Opinion | How to Fix Housing for Everyone Except Corporate Speculators
What happens when 10 million tenants can’t make rent?
Dire conditions for vulnerable tenants also mean financial distress for landlords. Things have been particularly difficult for “mom and pop” landlords, particularly those who operate in the affordable market. In an October survey of smaller landlords, 30 percent reported increased pressure to sell their property, due to fallout from the pandemic.
Yet investors looking to profit from the fallout have referred to this hardship as the “greatest buying opportunity of the century.” They are already preparing to acquire these distressed properties, sitting on more than $300 billion in “dry powder” for this purpose.
The 2008 financial crisis showed the impact of an enormous transfer of wealth and property out of the hands of families and communities and into the portfolios of Wall Street. To prevent a similarly disastrous outcome, we need to act now and foster a large-scale expansion of social housing.
We propose the creation of the Social Housing Development Authority, a federal agency that would purchase distressed real estate, ensure it is livable and environmentally sound, and finance its transfer to the so-called social housing sector, including tenant cooperatives, community land trusts, nonprofits or public housing.
When a property goes into distress, or when the owner starts missing payments, the S.H.D.A. would have the opportunity to purchase it at market rate. After acquiring the distressed property, the agency would work with contractors to ensure that current and future residents have dignified living conditions — distressed landlords often skimp on or refuse to make repairs.
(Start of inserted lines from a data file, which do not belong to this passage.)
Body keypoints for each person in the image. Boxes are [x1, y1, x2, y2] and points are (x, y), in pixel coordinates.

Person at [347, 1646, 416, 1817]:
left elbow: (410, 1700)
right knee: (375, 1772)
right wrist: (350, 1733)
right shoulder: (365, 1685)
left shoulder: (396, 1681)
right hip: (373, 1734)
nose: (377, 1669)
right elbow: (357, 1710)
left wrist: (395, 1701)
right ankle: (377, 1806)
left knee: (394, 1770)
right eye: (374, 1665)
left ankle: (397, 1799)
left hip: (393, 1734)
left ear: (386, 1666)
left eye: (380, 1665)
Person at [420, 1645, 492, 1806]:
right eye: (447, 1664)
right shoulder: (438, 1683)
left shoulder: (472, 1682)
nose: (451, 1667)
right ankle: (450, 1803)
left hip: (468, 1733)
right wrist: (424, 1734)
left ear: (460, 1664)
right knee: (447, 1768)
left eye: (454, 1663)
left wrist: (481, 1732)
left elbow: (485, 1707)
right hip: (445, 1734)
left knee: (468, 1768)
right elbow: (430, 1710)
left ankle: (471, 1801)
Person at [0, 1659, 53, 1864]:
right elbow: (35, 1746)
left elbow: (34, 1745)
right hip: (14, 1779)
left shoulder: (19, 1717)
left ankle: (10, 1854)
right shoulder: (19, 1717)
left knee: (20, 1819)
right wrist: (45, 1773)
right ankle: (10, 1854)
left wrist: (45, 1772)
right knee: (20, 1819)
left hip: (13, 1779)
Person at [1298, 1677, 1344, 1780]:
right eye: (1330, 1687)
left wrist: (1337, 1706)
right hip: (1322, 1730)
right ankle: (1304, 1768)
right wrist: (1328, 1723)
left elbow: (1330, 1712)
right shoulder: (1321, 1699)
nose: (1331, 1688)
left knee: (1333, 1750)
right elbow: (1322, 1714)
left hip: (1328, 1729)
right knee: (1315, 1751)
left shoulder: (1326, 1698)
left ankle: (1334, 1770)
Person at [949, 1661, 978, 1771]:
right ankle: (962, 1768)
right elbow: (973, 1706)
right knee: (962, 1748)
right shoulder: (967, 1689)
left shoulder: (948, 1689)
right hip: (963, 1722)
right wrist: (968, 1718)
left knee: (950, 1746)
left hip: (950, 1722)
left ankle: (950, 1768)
The agency could also retrofit the housing to meet environmental standards. About twenty percent of the United States’ greenhouse gas emissions come from our homes, so this would be a significant contribution.
Once the property is stable, the S.H.D.A. would transfer it to eligible entities, with the aim of creating permanently affordable housing for local tenants. A skilled staff with ties to the community would work with these entities to proactively and efficiently pursue distressed properties as candidates for transfer to social housing.
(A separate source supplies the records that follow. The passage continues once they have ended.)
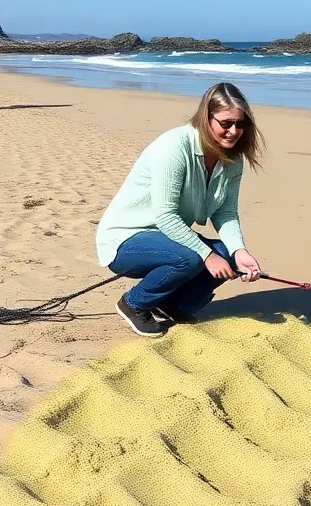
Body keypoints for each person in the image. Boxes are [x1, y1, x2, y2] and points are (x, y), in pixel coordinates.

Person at [95, 82, 264, 337]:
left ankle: (169, 305)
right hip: (125, 240)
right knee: (192, 258)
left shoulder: (233, 159)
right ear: (205, 118)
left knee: (226, 255)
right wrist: (207, 256)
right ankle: (133, 304)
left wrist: (240, 251)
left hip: (168, 238)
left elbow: (225, 212)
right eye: (226, 123)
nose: (234, 131)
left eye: (241, 124)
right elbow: (165, 215)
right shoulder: (174, 147)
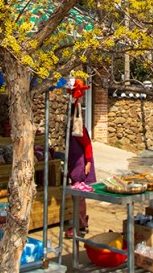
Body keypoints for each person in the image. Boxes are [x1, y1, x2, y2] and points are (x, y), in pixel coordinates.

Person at [66, 79, 94, 237]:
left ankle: (80, 225)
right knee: (77, 196)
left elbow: (88, 145)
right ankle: (82, 222)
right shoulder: (71, 127)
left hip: (80, 165)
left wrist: (88, 162)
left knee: (79, 197)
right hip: (74, 164)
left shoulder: (79, 128)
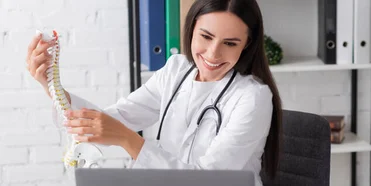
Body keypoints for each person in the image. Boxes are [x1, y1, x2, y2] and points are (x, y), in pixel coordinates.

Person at [24, 0, 282, 185]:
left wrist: (129, 140)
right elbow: (113, 120)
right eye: (205, 36)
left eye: (229, 43)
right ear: (191, 29)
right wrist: (52, 86)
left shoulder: (253, 99)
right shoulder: (176, 70)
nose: (213, 54)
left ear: (247, 44)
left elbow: (209, 179)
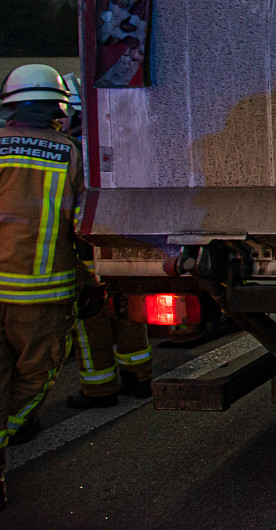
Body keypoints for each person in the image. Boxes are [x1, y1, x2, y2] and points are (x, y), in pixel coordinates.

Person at [0, 64, 86, 510]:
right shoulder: (70, 152)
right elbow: (81, 226)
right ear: (57, 107)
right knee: (35, 377)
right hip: (42, 294)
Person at [60, 75, 153, 408]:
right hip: (127, 246)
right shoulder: (124, 139)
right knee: (128, 311)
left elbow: (75, 213)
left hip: (90, 253)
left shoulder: (74, 152)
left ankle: (99, 390)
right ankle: (139, 376)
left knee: (92, 320)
Similar nonspeculative, community-controlled housing models like community land trusts have a proven track record of providing long-term housing. On the whole, land trusts weathered the last housing crisis much better than the private market. The reason is simple: Communities look out for one another in both good times and bad. The success stories come from places as varied as Burlington, Vt.; Jackson, Miss.; and Washington, D.C. Many of these projects have worked with previously derelict properties in cities like Boston and New York City.
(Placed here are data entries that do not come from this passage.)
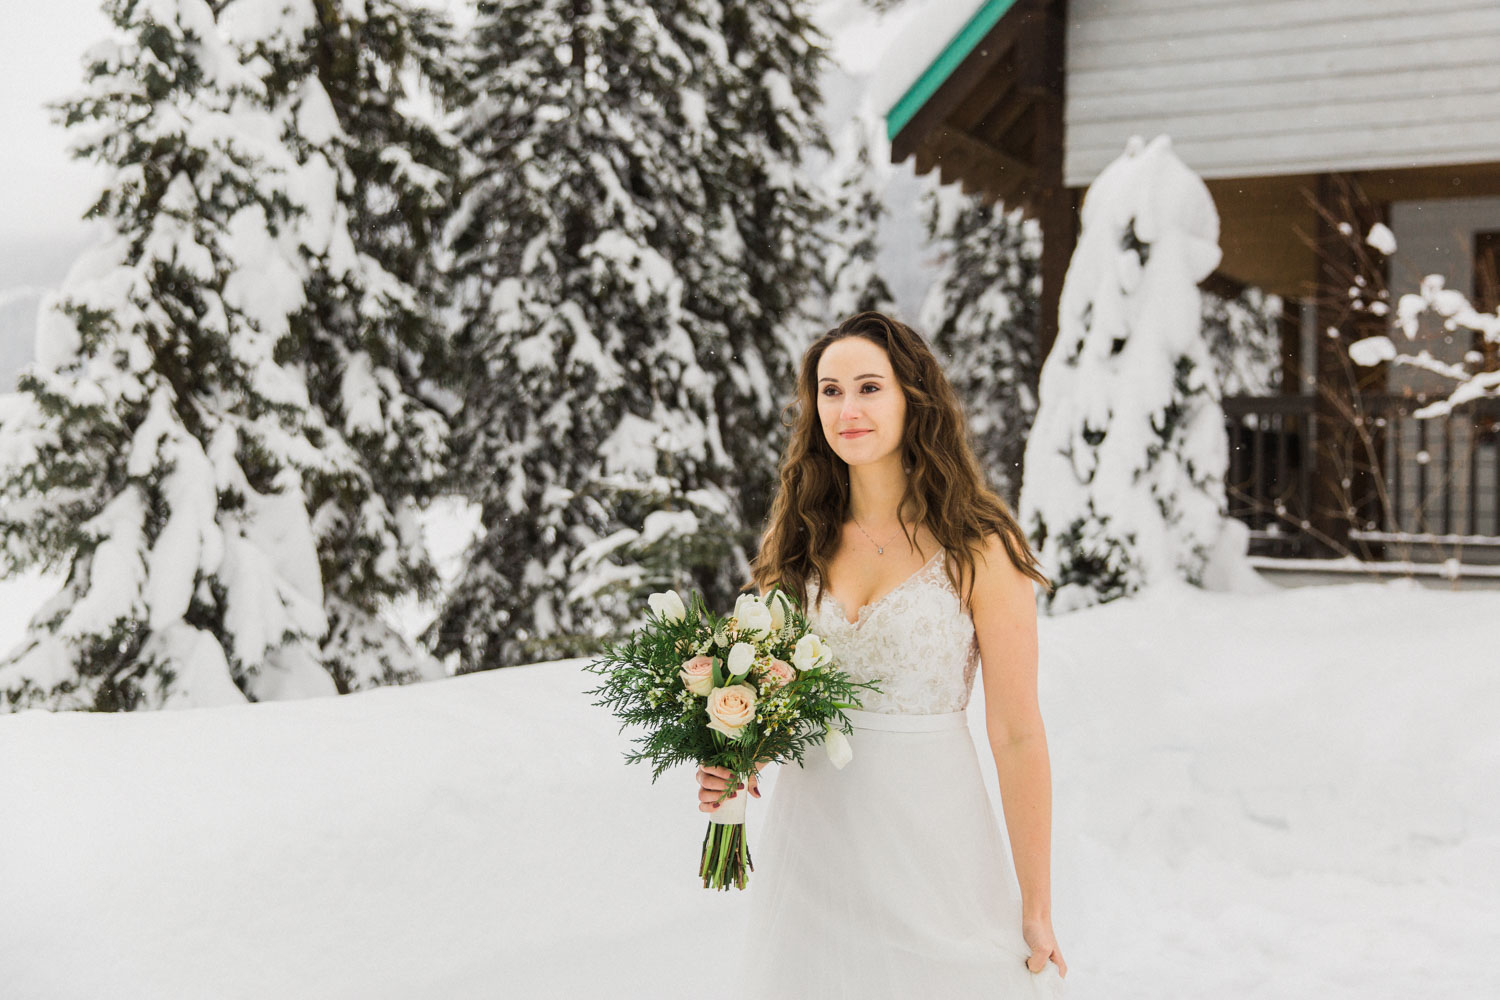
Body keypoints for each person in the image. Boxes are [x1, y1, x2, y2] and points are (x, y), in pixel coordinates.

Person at [695, 311, 1067, 997]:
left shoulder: (981, 546)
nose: (847, 409)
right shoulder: (797, 543)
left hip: (932, 842)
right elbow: (768, 698)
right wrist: (732, 758)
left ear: (912, 399)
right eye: (830, 391)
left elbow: (1017, 734)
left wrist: (1037, 906)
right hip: (814, 848)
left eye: (869, 387)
Today there are grass-roots proposals for social housing from coast to coast. The S.H.D.A would help turn these proposals into projects.
There are already cases where the S.H.D.A. could step in and meet the needs of communities. The city of Santa Fe, N.M., owns a 64-acre property from a defunct college next to a gentrifying neighborhood. After a developer backed out in January, citing economic uncertainty, the city may be considering selling off the property to investors because of its mounting debt. Community organizations like Chainbreaker Collective are pushing to turn the property into a land trust with much-needed affordable housing. Its leaders cite insufficient funding as the main obstacle. The S.H.D.A. could step in to provide funds and technical assistance to get the project started.
Except for corporate speculators, the S.H.D.A. would be a win for all. Landlords would dodge torturous legal proceedings, tenants would avoid uncertainty, and communities would benefit from quality, permanently affordable housing. While its principal focus would be on distressed residential property, the agency could also acquire empty office buildings and convert them into housing.
The S.H.D.A. would be funded, in line with the BUILD Act of 2018, by establishing an account at the Treasury, which would be drawn from and replenished through the agency’s activities.
New programs take time and resources to get off the ground. Policymakers are more comfortable creating incentives for the private sector rather than trying to build new public institutions. But a year’s worth of distress won’t evaporate overnight.
Federal action on this scale is not a far-fetched idea. The United States government has a history, including after the 2008 crisis, of entering the market in times of need — albeit imperfectly, but with important successes. Now is the time for the federal government again to take bold action in the housing sector, and this time with an eye to empowering communities.
An effort like the S.H.D.A. meets needs that predate the pandemic and will only grow in years to come. Direct rent payments are necessary and expedient, but they are only a half measure. Even if they cover every last cent of tenant debt, it will only return us to pre-pandemic days, when one in four renters were already paying half their income to rent and most low-income families had unaffordable housing costs.
Crises are moments of upheaval, but they are also opportunities to look at the ways we’ve done things and ask whether we could do them differently in the future. It is time to make transformative change in a housing system that even before the pandemic was failing too many. Congress and the White House have a chance to create policies that not only help us bounce back from this crisis, but also help prevent the next one.
Gianpaolo Baiocchi is a professor and director of the Urban Democracy Lab at New York University. H. Jacob Carlson is a postdoctoral research associate at Brown University’s Population Studies and Training Center, and Spatial Structures in the Social Sciences (S4).